- Born: October 28, 1970 (age 55) San Francisco, CA
- Education: Columbia University
- Website: http://www.poetryfoundation.org/bio/julien-poirier/

= Julien Poirier =

American poet (born 1970)

Julien Poirier (born October 28, 1970) is an American poet born in the San Francisco Bay Area. He is the author of several poetry collections, and the editor of an anthology of writing and a book of travel journals.

==Biography==
Julien Poirier was born in 1970 and grew up in the San Francisco Bay Area. Poirier received his education at Columbia University in New York City. He is also a founding member of Ugly Duckling Presse Collective. He has taught poetry in New York City and San Francisco public schools and at San Quentin State Prison.

==Publications==
Poirier has published numerous poetry collections, including El Golpe Chileño (Ugly Duckling, 2010), Stained Glass Windows of California (Ugly Duckling, 2012), Way Too West (Bootstrap, 2015) and Out of Print (City Lights).

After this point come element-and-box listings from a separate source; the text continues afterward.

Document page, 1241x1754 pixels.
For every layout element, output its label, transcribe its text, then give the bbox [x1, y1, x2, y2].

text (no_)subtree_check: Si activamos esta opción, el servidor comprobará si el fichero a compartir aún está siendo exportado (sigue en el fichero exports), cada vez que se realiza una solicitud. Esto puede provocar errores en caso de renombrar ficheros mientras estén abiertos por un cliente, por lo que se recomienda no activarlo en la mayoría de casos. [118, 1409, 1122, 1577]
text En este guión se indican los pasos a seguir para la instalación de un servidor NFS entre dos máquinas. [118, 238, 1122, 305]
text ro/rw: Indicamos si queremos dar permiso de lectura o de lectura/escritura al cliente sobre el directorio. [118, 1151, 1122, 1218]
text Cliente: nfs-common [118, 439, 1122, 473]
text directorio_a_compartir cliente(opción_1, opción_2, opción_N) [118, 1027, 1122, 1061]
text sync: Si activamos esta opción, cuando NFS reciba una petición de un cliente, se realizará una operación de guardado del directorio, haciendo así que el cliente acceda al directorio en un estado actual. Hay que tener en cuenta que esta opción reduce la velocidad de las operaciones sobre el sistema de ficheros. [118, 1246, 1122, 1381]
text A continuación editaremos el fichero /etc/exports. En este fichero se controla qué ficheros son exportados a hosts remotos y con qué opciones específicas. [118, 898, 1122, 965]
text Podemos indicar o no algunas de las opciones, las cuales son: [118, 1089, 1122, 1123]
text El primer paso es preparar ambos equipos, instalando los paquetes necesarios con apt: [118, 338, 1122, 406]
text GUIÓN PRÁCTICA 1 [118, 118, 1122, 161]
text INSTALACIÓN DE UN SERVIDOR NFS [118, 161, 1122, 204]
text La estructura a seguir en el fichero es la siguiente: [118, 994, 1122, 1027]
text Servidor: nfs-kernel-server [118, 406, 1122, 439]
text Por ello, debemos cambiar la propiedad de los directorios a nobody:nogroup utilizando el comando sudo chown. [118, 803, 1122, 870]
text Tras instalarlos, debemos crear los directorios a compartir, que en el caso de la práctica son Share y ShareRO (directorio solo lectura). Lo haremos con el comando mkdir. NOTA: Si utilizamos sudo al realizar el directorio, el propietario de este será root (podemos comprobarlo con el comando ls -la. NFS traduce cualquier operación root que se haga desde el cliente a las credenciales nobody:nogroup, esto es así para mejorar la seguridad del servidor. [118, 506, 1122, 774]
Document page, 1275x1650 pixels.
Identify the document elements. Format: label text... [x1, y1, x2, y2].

In 2005, he published an experimental newspaper novel, Living! Go and Dream (Ugly Duckling). A poetry album Higher in Canada appeared on SoundCloud in 2016.

Poirier is a founding member of the Brooklyn-based non-profit Ugly Duckling Presse Collective. He was also editor of the newspaper New York Nights from 2001 to 2006. He is the editor of an anthology of writing by Jack Micheline, One of a Kind (Ugly Duckling, 2008), and a book of travel journals by Bill Berkson, Invisible Oligarchs (Ugly Duckling, 2016). With Garrett Caples he co-edited Frank Lima's Incidents of Travel in Poetry: New and Selected Poems. (City Lights, 2015).